L’azienda, ha precisato in una nota pubblicata sul blog aziendale, che i suoi modelli sono addestrati per indirizzare gli utenti in difficoltà verso servizi professionali di aiuto, come la linea per la prevenzione del suicidio 988 negli Stati Uniti o i Samaritans nel Regno Unito, pur riconoscendo che “ci sono stati momenti in cui i nostri sistemi non si sono comportati come previsto in situazioni delicate“.
Il fattore umano
La denuncia della famiglia Raine ha il potenziale per ridefinire i confini della responsabilità legale delle aziende tecnologiche e potrebbe segnare l’inizio di un’era in cui l’intelligenza artificiale sarà considerata non solo uno strumento, ma “un attore con responsabilità”, etiche e civili (su questo c’è un’ampia letteratura e il confronto tra esperti è in corso e ben lontano dall’aver raggiunto un punto di sintesi: siamo noi utilizzatori che dobbiamo imparare ad utilizzare al meglio uno strumento tecnologico, sono gli sviluppatori a dover progettare uno strumento etico, o entrambe le strade?).
Un passaggio particolarmente importante quest’ultimo, perchè nessuno mette in dubbio (ne ormai potrebbe) la centralità e l’utilità di questa tecnologia in ogni ambito della nostra vita, ma il nodo del fattore umano non sembra risolto, anzi, forse è stato affrontato finora solo superficialmente.
La fragilità dei ragazzi, unita ad una difficoltà crescente dei genitori nel seguirli (e nel comprenderli) e a una condizione famigliare generale sempre più travolta dalla trasformazione digitale, è un problema estremamente serio che non può non essere preso in considerazione dalle aziende che sviluppano modelli di AI e dagli stessi legislatori.
Si parla di deregolamentare per accelerare e favorire sviluppo e utilizzo delle nuove tecnologie, ma il fattore umano è e resta centrale, non solo a parole, non solo negli slogan buoni per un convegno o una campagna elettorale, lo è nella vita reale di tutti i giorni e di tutti noi.
Siamo così distratti dall’overdose di informazioni quotidiana e dai social, da accorgerci di questo solo a cospetto di una tragedia.

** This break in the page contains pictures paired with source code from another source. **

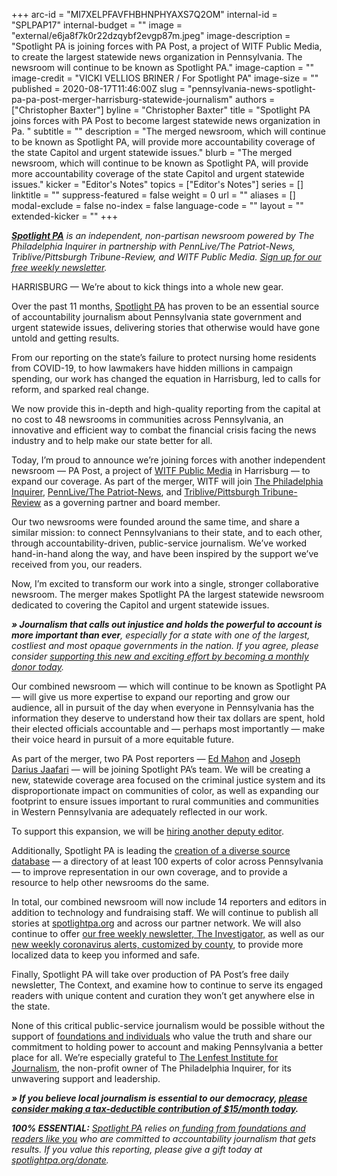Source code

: +++
arc-id = "MI7XELPFAVFHBHNPHYAXS7Q2OM"
internal-id = "SPLPAP17"
internal-budget = ""
image = "external/e6ja8f7k0r22dzqybf2evgp87m.jpeg"
image-description = "Spotlight PA is joining forces with PA Post, a project of WITF Public Media, to create the largest statewide news organization in Pennsylvania. The newsroom will continue to be known as Spotlight PA."
image-caption = ""
image-credit = "VICKI VELLIOS BRINER / For Spotlight PA"
image-size = ""
published = 2020-08-17T11:46:00Z
slug = "pennsylvania-news-spotlight-pa-pa-post-merger-harrisburg-statewide-journalism"
authors = ["Christopher Baxter"]
byline = "Christopher Baxter"
title = "Spotlight PA joins forces with PA Post to become largest statewide news organization in Pa. "
subtitle = ""
description = "The merged newsroom, which will continue to be known as Spotlight PA, will provide more accountability coverage of the state Capitol and urgent statewide issues."
blurb = "The merged newsroom, which will continue to be known as Spotlight PA, will provide more accountability coverage of the state Capitol and urgent statewide issues."
kicker = "Editor's Notes"
topics = ["Editor's Notes"]
series = []
linktitle = ""
suppress-featured = false
weight = 0
url = ""
aliases = []
modal-exclude = false
no-index = false
language-code = ""
layout = ""
extended-kicker = ""
+++

<a href="https://lesspage.com/"><i><b>Spotlight PA</b></i></a><i> is an independent, non-partisan newsroom powered by The Philadelphia Inquirer in partnership with PennLive/The Patriot-News, Triblive/Pittsburgh Tribune-Review, and WITF Public Media. </i><a href="https://lesspage.com/newsletters"><i>Sign up for our free weekly newsletter</i></a><i>.</i>

HARRISBURG — We’re about to kick things into a whole new gear.

Over the past 11 months, <a href="https://lesspage.com/">Spotlight PA</a> has proven to be an essential source of accountability journalism about Pennsylvania state government and urgent statewide issues, delivering stories that otherwise would have gone untold and getting results.

From our reporting on the state’s failure to protect nursing home residents from COVID-19, to how lawmakers have hidden millions in campaign spending, our work has changed the equation in Harrisburg, led to calls for reform, and sparked real change.

We now provide this in-depth and high-quality reporting from the capital at no cost to 48 newsrooms in communities across Pennsylvania, an innovative and efficient way to combat the financial crisis facing the news industry and to help make our state better for all.

Today, I’m proud to announce we’re joining forces with another independent newsroom — PA Post, a project of <a href="https://www.witf.org/">WITF Public Media</a> in Harrisburg — to expand our coverage. As part of the merger, WITF will join <a href="https://www.inquirer.com/">The Philadelphia Inquirer</a>, <a href="https://www.pennlive.com/">PennLive/The Patriot-News</a>, and <a href="https://triblive.com/">Triblive/Pittsburgh Tribune-Review</a> as a governing partner and board member.

Our two newsrooms were founded around the same time, and share a similar mission: to connect Pennsylvanians to their state, and to each other, through accountability-driven, public-service journalism. We’ve worked hand-in-hand along the way, and have been inspired by the support we’ve received from you, our readers.

Now, I’m excited to transform our work into a single, stronger collaborative newsroom. The merger makes Spotlight PA the largest statewide newsroom dedicated to covering the Capitol and urgent statewide issues.

<i><b>» Journalism that calls out injustice and holds the powerful to account is more important than ever</b></i><i>, especially for a state with one of the largest, costliest and most opaque governments in the nation. If you agree, please consider </i><a href="https://lesspage.com/donate"><i>supporting this new and exciting effort by becoming a monthly donor today</i></a><i>.</i>

<script src="https://lesspage.com/embed.js" async></script><div data-spl-embed-version="1" data-spl-src="https://lesspage.com/embeds/donate/?teaser_text=Spotlight%20PA%20provides%20100%25%20essential%20journalism%20with%20support%20from%20readers%20like%20you.%20Help%20us%20shine%20a%20light%20on%20injustice%20and%20hold%20the%20powerful%20to%20account%20by%20making%20a%20donation%20now."></div>

Our combined newsroom — which will continue to be known as Spotlight PA — will give us more expertise to expand our reporting and grow our audience, all in pursuit of the day when everyone in Pennsylvania has the information they deserve to understand how their tax dollars are spent, hold their elected officials accountable and — perhaps most importantly — make their voice heard in pursuit of a more equitable future.

As part of the merger, two PA Post reporters — <a href="mailto:emahon@spotlightpa.org">Ed Mahon</a> and <a href="mailto:jjaafari@spotlightpa.org">Joseph Darius Jaafari</a> — will be joining Spotlight PA’s team. We will be creating a new, statewide coverage area focused on the criminal justice system and its disproportionate impact on communities of color, as well as expanding our footprint to ensure issues important to rural communities and communities in Western Pennsylvania are adequately reflected in our work.

To support this expansion, we will be <a href="https://lesspage.com/about/jobs/" target=_blank>hiring another deputy editor</a>.

Additionally, Spotlight PA is leading the <a href="https://lesspage.com/news/2020/08/spotlight-pa-diverse-source-database-pennsylvania-experts-journalism-equity-inclusion/" target=_blank>creation of a diverse source database</a> — a directory of at least 100 experts of color across Pennsylvania — to improve representation in our own coverage, and to provide a resource to help other newsrooms do the same.

In total, our combined newsroom will now include 14 reporters and editors in addition to technology and fundraising staff. We will continue to publish all stories at <a href="http://lesspage.com/">spotlightpa.org</a> and across our partner network. We will also continue to offer <a href="https://lesspage.com/newsletters">our free weekly newsletter, The Investigator,</a> as well as our <a href="https://lesspage.com/newsletters/covid">new weekly coronavirus alerts, customized by county</a>, to provide more localized data to keep you informed and safe.

Finally, Spotlight PA will take over production of PA Post’s free daily newsletter, The Context, and examine how to continue to serve its engaged readers with unique content and curation they won’t get anywhere else in the state.

None of this critical public-service journalism would be possible without the support of <a href="https://lesspage.com/support/">foundations and individuals</a> who value the truth and share our commitment to holding power to account and making Pennsylvania a better place for all. We’re especially grateful to <a href="https://www.lenfestinstitute.org/" target=_blank>The Lenfest Institute for Journalism</a>, the non-profit owner of The Philadelphia Inquirer, for its unwavering support and leadership.

<i><b>» If you believe local journalism is essential to our democracy, </b></i><a href="https://lesspage.com/donate"><i><b>please consider making a tax-deductible contribution of $15/month today</b></i></a><i><b>. </b></i>

<script src="https://lesspage.com/embed.js" async></script><div data-spl-embed-version="1" data-spl-src="https://lesspage.com/embeds/donate/?teaser_text=Spotlight%20PA%20relies%20on%20reader%20support%20to%20call%20out%20injustice%20and%20hold%20the%20powerful%20in%20Pennsylvania%20to%20account.%20The%20truth%20matters%20now%20more%20than%20ever.&cta_text=Donate%20Now"></div>

<i><b>100% ESSENTIAL:</b></i> <a href="https://lesspage.com/"><i>Spotlight PA</i></a><i> relies on</i><a href="https://lesspage.com/support"><i> funding from foundations and readers like you</i></a><i> who are committed to accountability journalism that gets results. If you value this reporting, please give a gift today at </i><a href="http://spotlightpa.org/donate"><i>spotlightpa.org/donate</i></a><i>.</i>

Come ha spiegato Clara Emanuela Curtotti in un bell’articolo sul sito del Comitato nazionale psicologi per l’etica, la deontologia e le scienze umane, pur sottolineando le potenzialità positive dell’AI soprattutto in campo sanitario: “Solitudine e demenza digitale, accumulo del debito cognitivo, perdita della libertà e del diritto alla libera autodeterminazione e manipolazione mentale, tutto questo e molto altro saranno le vere emergenze a cui fare fronte nel giro di una sola generazione”.